Task statement: From the entries below, reproduce exactly the line containing "Table 6. The", the line containing "Table 1. Details of the sample events.", and every line in between, with nothing added.

Stored items
[Start of section]

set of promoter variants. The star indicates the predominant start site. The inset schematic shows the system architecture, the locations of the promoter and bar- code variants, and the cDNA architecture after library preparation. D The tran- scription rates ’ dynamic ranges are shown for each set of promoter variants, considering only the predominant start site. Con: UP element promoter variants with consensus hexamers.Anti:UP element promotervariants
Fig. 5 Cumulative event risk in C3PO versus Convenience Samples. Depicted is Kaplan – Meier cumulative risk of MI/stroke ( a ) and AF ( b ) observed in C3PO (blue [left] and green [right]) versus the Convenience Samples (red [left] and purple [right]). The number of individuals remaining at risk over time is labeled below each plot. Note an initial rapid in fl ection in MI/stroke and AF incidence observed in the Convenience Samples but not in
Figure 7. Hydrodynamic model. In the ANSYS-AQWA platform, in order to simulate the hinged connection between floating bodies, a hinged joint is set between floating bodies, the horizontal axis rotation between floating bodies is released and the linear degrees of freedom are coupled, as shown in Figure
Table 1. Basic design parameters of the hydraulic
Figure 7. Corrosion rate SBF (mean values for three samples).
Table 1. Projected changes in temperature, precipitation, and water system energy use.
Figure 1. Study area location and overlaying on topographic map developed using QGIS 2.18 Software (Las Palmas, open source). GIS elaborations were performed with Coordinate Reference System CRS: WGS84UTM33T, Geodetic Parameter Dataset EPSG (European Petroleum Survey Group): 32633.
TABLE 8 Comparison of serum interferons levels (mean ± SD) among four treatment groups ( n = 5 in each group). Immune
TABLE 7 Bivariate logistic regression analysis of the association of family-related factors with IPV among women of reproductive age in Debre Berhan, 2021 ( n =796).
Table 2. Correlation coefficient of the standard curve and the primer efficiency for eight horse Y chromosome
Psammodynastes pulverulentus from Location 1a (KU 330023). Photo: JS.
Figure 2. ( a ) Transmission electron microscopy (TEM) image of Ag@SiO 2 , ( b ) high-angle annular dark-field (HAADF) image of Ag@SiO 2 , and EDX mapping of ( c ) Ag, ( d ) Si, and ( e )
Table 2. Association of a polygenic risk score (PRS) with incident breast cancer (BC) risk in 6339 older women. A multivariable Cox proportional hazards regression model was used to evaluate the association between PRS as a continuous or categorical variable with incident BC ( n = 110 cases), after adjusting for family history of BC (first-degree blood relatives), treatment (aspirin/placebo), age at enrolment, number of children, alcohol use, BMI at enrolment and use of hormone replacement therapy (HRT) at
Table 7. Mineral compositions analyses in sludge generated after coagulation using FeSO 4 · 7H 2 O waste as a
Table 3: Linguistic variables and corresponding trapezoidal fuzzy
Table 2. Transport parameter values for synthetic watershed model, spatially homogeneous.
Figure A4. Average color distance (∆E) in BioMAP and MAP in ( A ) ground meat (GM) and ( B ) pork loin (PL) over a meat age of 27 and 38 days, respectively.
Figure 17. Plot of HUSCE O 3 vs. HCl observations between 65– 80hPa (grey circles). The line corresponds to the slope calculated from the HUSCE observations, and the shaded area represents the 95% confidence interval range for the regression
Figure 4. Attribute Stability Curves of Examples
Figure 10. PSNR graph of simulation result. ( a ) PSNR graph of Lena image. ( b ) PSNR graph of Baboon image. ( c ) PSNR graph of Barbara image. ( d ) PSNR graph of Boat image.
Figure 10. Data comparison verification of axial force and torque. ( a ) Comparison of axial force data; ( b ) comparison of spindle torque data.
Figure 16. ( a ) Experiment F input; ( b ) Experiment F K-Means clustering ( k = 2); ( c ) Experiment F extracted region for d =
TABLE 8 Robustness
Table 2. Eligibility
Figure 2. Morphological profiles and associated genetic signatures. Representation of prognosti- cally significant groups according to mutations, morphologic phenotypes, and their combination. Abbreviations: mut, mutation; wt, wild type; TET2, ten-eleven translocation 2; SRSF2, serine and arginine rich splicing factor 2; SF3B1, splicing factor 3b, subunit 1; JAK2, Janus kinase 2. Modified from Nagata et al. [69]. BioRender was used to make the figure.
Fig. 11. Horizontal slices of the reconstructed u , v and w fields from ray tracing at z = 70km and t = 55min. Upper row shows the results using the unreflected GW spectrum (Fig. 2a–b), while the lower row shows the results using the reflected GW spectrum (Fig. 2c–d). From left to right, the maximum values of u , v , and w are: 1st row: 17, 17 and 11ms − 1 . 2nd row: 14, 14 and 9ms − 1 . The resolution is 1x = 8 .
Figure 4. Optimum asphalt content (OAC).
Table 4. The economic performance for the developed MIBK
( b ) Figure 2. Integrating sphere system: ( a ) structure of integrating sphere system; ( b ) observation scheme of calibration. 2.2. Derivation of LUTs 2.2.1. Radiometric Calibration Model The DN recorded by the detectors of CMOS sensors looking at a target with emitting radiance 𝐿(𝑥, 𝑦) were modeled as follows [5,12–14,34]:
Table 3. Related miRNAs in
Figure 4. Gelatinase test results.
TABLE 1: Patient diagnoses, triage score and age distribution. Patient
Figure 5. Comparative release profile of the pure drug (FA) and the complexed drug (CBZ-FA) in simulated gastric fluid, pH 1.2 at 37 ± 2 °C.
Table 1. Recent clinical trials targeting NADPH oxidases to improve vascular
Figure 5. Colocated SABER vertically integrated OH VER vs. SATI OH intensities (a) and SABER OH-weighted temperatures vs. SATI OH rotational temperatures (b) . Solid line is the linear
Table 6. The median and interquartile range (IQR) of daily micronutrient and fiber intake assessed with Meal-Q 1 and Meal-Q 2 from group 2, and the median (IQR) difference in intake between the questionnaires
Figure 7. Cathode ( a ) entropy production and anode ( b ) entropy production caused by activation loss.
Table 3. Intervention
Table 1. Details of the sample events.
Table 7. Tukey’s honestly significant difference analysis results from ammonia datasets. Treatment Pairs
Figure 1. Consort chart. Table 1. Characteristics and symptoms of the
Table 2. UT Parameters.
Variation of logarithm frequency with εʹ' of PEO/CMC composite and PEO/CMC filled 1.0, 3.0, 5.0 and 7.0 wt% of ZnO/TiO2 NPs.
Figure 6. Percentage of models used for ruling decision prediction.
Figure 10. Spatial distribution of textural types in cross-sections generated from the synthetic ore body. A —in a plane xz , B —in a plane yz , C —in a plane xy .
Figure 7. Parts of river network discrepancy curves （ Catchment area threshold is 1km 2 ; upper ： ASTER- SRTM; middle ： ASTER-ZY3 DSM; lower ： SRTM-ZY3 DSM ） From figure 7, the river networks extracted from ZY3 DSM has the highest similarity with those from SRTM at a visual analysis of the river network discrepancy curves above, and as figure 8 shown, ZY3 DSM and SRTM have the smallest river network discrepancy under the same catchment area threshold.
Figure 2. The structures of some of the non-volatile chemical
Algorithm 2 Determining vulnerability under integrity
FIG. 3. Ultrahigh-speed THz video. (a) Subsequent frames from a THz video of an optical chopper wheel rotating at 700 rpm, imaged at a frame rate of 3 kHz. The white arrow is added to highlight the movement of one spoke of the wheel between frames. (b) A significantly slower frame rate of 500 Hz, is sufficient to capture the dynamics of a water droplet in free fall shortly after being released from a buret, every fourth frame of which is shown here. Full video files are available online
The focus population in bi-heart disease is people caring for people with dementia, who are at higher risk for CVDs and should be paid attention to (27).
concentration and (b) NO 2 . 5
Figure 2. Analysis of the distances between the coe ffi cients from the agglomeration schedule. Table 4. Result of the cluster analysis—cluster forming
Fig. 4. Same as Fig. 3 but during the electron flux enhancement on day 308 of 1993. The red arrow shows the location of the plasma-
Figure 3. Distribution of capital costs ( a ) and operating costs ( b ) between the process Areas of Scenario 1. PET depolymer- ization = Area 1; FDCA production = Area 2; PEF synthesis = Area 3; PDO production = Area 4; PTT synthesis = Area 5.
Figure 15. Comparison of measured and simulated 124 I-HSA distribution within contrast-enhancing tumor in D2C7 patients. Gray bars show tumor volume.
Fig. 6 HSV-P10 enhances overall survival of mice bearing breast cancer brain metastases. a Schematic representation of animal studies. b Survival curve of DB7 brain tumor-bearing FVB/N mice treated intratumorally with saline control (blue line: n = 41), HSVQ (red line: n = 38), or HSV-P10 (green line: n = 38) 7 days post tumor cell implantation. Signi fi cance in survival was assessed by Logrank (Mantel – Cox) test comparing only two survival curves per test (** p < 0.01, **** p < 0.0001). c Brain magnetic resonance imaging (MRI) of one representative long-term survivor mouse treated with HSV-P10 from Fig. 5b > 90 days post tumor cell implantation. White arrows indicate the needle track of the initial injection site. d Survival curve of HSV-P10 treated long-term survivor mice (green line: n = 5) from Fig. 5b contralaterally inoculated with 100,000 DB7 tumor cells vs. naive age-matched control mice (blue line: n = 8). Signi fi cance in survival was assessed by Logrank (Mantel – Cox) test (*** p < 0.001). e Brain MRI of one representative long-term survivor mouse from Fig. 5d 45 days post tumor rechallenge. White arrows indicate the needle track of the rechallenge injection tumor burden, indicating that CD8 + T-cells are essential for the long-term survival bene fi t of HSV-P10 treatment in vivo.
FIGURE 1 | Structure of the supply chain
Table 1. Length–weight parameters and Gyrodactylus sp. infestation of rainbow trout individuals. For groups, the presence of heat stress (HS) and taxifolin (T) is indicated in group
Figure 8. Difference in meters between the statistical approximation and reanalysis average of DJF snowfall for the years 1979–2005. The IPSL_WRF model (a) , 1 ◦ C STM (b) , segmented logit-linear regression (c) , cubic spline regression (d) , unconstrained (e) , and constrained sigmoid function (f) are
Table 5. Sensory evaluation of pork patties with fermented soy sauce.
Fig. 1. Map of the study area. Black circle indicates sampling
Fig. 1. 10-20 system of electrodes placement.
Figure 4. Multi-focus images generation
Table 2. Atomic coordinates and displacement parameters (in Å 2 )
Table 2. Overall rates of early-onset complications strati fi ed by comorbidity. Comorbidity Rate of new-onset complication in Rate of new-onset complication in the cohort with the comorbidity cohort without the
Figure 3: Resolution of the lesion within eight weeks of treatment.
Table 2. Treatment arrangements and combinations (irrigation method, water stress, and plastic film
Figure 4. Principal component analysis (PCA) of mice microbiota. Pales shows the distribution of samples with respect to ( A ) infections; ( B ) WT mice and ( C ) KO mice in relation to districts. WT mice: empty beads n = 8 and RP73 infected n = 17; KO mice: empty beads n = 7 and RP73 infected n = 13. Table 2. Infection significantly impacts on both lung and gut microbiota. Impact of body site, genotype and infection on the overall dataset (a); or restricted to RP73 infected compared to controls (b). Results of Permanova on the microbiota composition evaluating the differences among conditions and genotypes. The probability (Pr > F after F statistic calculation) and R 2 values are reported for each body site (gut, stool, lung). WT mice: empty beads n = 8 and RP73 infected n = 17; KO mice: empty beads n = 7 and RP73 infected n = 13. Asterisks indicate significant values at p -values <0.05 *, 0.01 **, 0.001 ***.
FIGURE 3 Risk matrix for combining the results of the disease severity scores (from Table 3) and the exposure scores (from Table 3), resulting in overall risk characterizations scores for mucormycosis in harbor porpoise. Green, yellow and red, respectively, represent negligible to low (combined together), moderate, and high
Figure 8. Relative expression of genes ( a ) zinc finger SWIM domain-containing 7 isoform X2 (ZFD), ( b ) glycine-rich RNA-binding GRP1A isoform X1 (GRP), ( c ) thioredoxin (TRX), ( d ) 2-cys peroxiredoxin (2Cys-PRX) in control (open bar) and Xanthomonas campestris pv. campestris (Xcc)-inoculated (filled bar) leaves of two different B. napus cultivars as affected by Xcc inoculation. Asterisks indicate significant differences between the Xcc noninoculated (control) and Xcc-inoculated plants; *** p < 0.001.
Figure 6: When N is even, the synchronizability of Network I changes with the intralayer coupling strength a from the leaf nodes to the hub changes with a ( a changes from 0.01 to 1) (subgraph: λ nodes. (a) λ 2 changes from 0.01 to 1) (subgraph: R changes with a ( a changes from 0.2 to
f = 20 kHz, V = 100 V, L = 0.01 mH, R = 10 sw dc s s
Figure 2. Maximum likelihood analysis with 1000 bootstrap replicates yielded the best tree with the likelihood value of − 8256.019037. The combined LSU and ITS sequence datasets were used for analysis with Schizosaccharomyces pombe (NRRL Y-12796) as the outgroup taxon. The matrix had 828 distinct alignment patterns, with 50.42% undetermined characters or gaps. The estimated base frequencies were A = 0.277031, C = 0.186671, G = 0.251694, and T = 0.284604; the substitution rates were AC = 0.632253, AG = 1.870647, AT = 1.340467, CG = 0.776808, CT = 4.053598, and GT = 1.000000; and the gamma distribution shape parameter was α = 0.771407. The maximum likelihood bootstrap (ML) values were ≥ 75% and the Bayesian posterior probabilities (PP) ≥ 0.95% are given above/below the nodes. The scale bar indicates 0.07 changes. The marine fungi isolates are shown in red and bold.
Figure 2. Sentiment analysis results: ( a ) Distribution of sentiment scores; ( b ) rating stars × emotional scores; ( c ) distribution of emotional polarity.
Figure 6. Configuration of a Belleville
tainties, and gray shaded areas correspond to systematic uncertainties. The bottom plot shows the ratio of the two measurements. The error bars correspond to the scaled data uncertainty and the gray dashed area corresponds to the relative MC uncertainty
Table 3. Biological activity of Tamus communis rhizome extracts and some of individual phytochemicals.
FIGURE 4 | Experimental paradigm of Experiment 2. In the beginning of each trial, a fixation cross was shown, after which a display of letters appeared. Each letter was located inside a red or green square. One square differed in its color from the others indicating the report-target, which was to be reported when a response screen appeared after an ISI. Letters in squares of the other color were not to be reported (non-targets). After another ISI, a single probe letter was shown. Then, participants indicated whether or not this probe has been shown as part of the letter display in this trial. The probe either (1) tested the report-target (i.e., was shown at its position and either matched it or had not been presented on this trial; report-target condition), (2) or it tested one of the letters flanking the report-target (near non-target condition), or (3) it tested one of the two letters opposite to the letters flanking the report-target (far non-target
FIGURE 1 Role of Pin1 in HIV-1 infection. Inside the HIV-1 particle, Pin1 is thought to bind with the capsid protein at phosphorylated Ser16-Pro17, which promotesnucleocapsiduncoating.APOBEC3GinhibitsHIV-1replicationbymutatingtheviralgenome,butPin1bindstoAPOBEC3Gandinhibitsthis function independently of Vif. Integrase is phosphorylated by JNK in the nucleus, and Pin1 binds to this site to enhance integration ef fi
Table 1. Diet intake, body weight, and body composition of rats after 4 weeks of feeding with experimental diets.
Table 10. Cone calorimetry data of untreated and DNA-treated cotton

[End of section]

Reply to the task:
Table 6. The median and interquartile range (IQR) of daily micronutrient and fiber intake assessed with Meal-Q 1 and Meal-Q 2 from group 2, and the median (IQR) difference in intake between the questionnaires
Figure 7. Cathode ( a ) entropy production and anode ( b ) entropy production caused by activation loss.
Table 3. Intervention
Table 1. Details of the sample events.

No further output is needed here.